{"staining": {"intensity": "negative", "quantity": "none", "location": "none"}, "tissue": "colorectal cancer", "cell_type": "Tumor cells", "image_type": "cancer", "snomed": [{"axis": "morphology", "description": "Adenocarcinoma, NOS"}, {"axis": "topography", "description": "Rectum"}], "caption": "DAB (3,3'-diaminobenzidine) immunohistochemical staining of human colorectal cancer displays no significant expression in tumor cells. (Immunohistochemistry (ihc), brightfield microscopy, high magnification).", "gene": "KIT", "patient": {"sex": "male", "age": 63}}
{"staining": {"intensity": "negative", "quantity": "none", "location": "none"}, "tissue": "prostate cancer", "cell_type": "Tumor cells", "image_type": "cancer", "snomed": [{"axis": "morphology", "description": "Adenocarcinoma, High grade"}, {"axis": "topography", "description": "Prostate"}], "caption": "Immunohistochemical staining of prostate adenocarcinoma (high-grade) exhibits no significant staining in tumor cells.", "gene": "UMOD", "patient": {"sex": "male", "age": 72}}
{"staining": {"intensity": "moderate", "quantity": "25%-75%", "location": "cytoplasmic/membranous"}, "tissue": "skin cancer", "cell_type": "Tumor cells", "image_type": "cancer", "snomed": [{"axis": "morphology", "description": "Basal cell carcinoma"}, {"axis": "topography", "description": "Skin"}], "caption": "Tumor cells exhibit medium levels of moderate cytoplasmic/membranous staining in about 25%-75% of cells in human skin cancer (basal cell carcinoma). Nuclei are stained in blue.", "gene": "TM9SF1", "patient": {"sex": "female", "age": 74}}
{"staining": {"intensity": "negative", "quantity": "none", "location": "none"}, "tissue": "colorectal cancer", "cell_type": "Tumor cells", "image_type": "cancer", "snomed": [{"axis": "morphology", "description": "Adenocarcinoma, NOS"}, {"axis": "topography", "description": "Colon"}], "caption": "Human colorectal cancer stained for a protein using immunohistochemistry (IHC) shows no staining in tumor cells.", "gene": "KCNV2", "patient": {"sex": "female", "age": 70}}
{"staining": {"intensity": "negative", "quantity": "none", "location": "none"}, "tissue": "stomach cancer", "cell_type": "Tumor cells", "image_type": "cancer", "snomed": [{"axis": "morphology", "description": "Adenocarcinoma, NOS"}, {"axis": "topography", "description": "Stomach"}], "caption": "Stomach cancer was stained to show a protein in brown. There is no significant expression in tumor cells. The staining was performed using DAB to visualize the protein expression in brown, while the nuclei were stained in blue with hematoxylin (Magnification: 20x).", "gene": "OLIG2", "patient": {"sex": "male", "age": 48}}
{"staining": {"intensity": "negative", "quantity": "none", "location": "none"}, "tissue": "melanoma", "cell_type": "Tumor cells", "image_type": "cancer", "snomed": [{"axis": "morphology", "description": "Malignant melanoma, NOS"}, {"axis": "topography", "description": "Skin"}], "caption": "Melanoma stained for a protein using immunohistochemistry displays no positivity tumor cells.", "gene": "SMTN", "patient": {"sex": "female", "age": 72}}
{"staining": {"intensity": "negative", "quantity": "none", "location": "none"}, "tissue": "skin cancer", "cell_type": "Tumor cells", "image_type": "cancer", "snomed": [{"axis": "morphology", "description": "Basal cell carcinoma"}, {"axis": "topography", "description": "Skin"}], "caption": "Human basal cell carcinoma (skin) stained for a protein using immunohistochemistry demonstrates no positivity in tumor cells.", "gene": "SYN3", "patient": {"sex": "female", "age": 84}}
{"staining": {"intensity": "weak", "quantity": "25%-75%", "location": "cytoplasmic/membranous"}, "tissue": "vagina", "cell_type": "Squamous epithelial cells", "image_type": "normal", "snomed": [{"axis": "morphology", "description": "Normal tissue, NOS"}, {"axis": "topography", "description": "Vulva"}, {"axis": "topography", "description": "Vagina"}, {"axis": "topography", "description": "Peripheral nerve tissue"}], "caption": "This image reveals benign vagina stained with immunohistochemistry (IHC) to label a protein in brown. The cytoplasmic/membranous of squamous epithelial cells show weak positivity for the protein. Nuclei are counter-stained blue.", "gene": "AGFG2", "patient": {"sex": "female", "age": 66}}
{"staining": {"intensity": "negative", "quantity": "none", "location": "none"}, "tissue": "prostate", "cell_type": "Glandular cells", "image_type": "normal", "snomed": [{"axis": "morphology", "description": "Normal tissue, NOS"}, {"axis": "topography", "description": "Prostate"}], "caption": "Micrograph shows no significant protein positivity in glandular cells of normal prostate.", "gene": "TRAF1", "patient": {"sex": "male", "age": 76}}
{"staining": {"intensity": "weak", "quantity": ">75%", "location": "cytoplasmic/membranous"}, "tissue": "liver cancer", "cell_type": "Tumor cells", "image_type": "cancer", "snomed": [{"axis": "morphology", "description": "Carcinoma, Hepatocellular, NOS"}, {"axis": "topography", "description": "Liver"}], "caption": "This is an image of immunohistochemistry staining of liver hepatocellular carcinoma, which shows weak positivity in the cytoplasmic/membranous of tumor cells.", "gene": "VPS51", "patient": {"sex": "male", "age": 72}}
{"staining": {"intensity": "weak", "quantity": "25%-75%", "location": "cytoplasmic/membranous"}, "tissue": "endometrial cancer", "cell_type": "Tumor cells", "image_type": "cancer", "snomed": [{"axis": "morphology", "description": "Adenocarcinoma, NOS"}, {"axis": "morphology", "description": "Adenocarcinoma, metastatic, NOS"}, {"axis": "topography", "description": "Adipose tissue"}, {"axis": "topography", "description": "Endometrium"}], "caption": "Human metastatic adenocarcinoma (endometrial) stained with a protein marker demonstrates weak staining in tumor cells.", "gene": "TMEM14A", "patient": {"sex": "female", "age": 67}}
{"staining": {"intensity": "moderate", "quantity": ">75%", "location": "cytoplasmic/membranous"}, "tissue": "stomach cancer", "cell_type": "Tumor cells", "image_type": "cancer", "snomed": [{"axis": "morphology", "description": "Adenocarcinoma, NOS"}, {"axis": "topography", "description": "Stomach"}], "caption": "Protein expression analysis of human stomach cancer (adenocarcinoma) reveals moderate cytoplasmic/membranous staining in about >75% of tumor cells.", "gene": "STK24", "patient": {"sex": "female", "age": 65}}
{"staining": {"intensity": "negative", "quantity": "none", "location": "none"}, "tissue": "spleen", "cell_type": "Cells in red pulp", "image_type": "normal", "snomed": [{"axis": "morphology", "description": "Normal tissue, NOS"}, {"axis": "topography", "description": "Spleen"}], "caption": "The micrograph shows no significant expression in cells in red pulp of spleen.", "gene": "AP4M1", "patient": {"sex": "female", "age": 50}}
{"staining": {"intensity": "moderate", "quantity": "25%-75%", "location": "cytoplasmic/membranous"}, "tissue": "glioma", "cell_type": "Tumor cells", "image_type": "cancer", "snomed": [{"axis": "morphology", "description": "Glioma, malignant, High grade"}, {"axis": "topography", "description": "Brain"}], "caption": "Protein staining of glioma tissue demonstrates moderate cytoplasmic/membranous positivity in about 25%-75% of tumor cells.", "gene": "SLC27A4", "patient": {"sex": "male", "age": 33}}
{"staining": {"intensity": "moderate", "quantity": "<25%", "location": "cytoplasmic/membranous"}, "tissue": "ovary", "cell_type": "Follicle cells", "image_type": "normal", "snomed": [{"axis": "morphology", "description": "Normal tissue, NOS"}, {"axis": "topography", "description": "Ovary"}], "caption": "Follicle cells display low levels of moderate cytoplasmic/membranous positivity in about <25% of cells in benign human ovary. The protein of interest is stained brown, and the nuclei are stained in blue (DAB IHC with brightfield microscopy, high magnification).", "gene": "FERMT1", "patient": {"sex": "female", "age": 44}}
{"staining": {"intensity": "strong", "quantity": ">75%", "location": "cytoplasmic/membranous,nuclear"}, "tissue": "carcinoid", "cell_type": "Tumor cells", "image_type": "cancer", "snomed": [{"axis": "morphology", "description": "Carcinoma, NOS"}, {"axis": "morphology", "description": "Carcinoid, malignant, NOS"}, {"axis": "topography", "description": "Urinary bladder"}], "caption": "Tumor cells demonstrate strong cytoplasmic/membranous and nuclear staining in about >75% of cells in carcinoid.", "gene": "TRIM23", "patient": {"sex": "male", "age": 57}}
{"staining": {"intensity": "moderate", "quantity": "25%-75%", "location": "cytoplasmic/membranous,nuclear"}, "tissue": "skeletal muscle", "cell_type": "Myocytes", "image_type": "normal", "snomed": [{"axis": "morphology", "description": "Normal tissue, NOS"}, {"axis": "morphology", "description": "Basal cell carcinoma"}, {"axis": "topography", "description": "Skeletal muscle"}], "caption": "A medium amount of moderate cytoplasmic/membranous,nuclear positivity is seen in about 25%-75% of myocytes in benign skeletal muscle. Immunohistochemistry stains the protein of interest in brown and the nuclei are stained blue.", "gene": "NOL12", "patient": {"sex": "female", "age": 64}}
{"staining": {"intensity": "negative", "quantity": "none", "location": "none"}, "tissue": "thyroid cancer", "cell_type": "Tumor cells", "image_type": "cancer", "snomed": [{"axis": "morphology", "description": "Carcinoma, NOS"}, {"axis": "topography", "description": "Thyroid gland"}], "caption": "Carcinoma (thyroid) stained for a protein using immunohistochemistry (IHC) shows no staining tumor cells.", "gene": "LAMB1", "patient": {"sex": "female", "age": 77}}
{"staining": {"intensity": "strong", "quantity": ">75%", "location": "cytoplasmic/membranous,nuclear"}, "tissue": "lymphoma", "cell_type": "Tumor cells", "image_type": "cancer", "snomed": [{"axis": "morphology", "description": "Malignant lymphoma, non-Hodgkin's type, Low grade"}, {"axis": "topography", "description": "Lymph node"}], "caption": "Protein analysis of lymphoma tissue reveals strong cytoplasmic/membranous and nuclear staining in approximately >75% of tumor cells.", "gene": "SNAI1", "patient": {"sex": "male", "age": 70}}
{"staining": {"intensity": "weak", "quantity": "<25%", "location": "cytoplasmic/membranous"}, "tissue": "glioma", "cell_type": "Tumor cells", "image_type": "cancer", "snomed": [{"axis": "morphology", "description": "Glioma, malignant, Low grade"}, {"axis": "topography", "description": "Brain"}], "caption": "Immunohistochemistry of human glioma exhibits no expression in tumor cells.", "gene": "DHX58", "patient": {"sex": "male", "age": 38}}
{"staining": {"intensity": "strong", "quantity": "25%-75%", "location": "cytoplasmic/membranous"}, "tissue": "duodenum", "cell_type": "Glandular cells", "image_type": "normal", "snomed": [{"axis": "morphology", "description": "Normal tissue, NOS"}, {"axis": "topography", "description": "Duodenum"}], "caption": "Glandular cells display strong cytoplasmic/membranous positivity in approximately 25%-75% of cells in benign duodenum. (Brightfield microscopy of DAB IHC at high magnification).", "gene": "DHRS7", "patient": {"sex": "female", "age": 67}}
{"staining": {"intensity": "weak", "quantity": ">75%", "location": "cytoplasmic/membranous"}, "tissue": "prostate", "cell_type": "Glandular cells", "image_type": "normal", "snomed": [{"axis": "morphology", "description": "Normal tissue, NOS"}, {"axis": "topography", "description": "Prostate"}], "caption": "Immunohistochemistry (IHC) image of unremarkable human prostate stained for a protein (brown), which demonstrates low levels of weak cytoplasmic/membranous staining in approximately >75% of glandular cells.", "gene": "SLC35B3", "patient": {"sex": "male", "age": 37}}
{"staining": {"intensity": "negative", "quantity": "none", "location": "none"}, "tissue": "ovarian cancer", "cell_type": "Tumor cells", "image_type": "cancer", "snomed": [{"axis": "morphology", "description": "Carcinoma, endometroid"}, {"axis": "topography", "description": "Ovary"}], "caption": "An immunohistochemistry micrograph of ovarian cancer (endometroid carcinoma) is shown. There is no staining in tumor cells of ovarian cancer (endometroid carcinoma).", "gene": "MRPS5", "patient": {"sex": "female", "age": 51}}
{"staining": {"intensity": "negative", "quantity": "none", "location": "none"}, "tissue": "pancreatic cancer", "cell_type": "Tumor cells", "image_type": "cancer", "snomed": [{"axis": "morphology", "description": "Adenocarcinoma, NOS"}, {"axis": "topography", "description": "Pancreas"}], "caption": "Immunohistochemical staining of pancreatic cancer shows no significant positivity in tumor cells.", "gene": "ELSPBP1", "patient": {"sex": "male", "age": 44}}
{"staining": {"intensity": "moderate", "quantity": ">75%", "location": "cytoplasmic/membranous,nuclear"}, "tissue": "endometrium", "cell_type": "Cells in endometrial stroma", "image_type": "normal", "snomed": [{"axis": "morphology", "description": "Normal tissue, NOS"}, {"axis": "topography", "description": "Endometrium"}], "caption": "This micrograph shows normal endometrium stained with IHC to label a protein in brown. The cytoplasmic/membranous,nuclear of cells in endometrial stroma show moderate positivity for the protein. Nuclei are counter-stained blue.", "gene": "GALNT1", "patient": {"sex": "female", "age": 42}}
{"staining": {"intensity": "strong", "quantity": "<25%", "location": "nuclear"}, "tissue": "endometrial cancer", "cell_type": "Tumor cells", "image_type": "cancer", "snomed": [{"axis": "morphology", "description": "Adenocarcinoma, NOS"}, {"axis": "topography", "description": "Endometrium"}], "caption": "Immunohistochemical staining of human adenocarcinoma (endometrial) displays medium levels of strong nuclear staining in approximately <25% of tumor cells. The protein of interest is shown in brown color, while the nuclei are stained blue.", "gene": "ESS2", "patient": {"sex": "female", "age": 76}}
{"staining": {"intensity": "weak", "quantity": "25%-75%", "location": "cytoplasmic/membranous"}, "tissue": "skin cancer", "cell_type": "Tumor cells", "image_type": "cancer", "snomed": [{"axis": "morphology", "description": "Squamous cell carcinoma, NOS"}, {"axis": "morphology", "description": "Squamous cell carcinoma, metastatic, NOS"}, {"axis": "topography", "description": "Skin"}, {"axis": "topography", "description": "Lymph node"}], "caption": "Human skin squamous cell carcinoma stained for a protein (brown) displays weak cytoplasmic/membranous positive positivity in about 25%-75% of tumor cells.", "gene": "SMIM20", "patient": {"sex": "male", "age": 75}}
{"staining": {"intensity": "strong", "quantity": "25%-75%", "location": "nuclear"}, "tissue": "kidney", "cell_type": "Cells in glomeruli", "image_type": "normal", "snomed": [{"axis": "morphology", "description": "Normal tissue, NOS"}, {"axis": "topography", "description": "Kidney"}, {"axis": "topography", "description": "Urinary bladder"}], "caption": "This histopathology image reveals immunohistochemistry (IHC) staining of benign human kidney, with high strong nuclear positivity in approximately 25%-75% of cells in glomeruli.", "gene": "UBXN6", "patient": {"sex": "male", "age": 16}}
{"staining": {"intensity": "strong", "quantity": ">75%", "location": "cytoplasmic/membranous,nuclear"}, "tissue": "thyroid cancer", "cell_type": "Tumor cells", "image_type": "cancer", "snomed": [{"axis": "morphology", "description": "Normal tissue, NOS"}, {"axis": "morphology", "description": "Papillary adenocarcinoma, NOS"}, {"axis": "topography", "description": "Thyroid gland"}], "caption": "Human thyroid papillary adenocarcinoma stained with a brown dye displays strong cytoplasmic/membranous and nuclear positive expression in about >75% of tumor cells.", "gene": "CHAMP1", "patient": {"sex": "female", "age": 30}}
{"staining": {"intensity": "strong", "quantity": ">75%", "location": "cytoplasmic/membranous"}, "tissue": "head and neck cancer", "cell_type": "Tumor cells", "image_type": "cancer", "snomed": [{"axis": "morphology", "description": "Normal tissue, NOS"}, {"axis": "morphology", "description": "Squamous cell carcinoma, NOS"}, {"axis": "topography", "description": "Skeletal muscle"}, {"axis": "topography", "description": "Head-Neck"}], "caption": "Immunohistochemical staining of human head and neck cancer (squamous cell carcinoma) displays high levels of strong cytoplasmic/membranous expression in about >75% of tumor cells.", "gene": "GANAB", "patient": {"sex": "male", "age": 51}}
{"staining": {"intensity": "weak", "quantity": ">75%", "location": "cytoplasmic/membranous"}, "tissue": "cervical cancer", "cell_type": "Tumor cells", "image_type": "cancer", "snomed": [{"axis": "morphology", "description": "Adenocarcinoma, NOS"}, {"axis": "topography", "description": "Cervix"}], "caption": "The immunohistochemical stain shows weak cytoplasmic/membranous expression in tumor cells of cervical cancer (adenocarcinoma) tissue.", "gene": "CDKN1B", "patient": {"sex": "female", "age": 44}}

### WHAT THE EXERCISE ASKS
Return the opening line of the data and every line after it through the line containing "staining of prostate", please, exactly as written and with nothing added.

### OUTPUT OF THE EXERCISE
{"staining": {"intensity": "negative", "quantity": "none", "location": "none"}, "tissue": "colorectal cancer", "cell_type": "Tumor cells", "image_type": "cancer", "snomed": [{"axis": "morphology", "description": "Adenocarcinoma, NOS"}, {"axis": "topography", "description": "Rectum"}], "caption": "DAB (3,3'-diaminobenzidine) immunohistochemical staining of human colorectal cancer displays no significant expression in tumor cells. (Immunohistochemistry (ihc), brightfield microscopy, high magnification).", "gene": "KIT", "patient": {"sex": "male", "age": 63}}
{"staining": {"intensity": "negative", "quantity": "none", "location": "none"}, "tissue": "prostate cancer", "cell_type": "Tumor cells", "image_type": "cancer", "snomed": [{"axis": "morphology", "description": "Adenocarcinoma, High grade"}, {"axis": "topography", "description": "Prostate"}], "caption": "Immunohistochemical staining of prostate adenocarcinoma (high-grade) exhibits no significant staining in tumor cells.", "gene": "UMOD", "patient": {"sex": "male", "age": 72}}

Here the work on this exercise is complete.